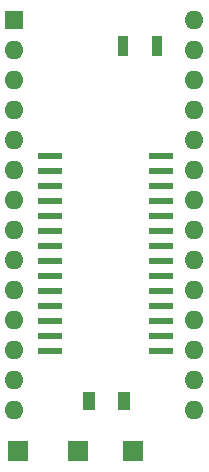
<source format=gbr>
%TF.GenerationSoftware,KiCad,Pcbnew,(5.1.9)-1*%
%TF.CreationDate,2021-05-11T14:20:08+02:00*%
%TF.ProjectId,ZX81 Intern 16K,5a583831-2049-46e7-9465-726e2031364b,rev?*%
%TF.SameCoordinates,Original*%
%TF.FileFunction,Soldermask,Top*%
%TF.FilePolarity,Negative*%
%FSLAX46Y46*%
G04 Gerber Fmt 4.6, Leading zero omitted, Abs format (unit mm)*
G04 Created by KiCad (PCBNEW (5.1.9)-1) date 2021-05-11 14:20:08*
%MOMM*%
%LPD*%
G01*
G04 APERTURE LIST*
%ADD10R,1.600000X1.600000*%
%ADD11O,1.600000X1.600000*%
%ADD12R,1.000000X1.600000*%
%ADD13R,1.700000X1.700000*%
%ADD14R,0.900000X1.700000*%
%ADD15R,2.000000X0.600000*%
G04 APERTURE END LIST*
D10*
%TO.C,REF\u002A\u002A*%
X110795000Y-71602600D03*
D11*
X126035000Y-104622600D03*
X110795000Y-74142600D03*
X126035000Y-102082600D03*
X110795000Y-76682600D03*
X126035000Y-99542600D03*
X110795000Y-79222600D03*
X126035000Y-97002600D03*
X110795000Y-81762600D03*
X126035000Y-94462600D03*
X110795000Y-84302600D03*
X126035000Y-91922600D03*
X110795000Y-86842600D03*
X126035000Y-89382600D03*
X110795000Y-89382600D03*
X126035000Y-86842600D03*
X110795000Y-91922600D03*
X126035000Y-84302600D03*
X110795000Y-94462600D03*
X126035000Y-81762600D03*
X110795000Y-97002600D03*
X126035000Y-79222600D03*
X110795000Y-99542600D03*
X126035000Y-76682600D03*
X110795000Y-102082600D03*
X126035000Y-74142600D03*
X110795000Y-104622600D03*
X126035000Y-71602600D03*
%TD*%
D12*
%TO.C,C1*%
X120093000Y-103810000D03*
X117093000Y-103810000D03*
%TD*%
D13*
%TO.C,J1*%
X111100000Y-108052000D03*
%TD*%
%TO.C,J2*%
X120870000Y-108052000D03*
%TD*%
%TO.C,J3*%
X116210000Y-108052000D03*
%TD*%
D14*
%TO.C,R1*%
X122887000Y-73761600D03*
X119987000Y-73761600D03*
%TD*%
D15*
%TO.C,U1*%
X123191000Y-83108800D03*
X123191000Y-84378800D03*
X123191000Y-85648800D03*
X123191000Y-86918800D03*
X123191000Y-88188800D03*
X123191000Y-89458800D03*
X123191000Y-90728800D03*
X123191000Y-91998800D03*
X123191000Y-93268800D03*
X123191000Y-94538800D03*
X123191000Y-95808800D03*
X123191000Y-97078800D03*
X123191000Y-98348800D03*
X123191000Y-99618800D03*
X113791000Y-99618800D03*
X113791000Y-98348800D03*
X113791000Y-97078800D03*
X113791000Y-95808800D03*
X113791000Y-94538800D03*
X113791000Y-93268800D03*
X113791000Y-91998800D03*
X113791000Y-90728800D03*
X113791000Y-89458800D03*
X113791000Y-88188800D03*
X113791000Y-86918800D03*
X113791000Y-85648800D03*
X113791000Y-84378800D03*
X113791000Y-83108800D03*
%TD*%
M02*

</source>
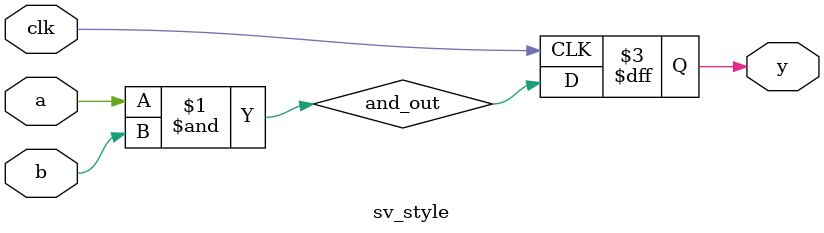
<source format=sv>

module sv_style(
    input logic a,
    input logic b,
    input logic clk,
    output logic y
);

 logic and_out;

 assign and_out= a & b;

 always_ff @(posedge clk ) begin 

    y<=and_out;
    
 end 
    
endmodule
</source>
* * * * * * *
What you are asked to do:
Above are the entries; copy every line among them that contains the word "APERTURE".

Solved exercise:
G04 APERTURE LIST*
G04 APERTURE END LIST*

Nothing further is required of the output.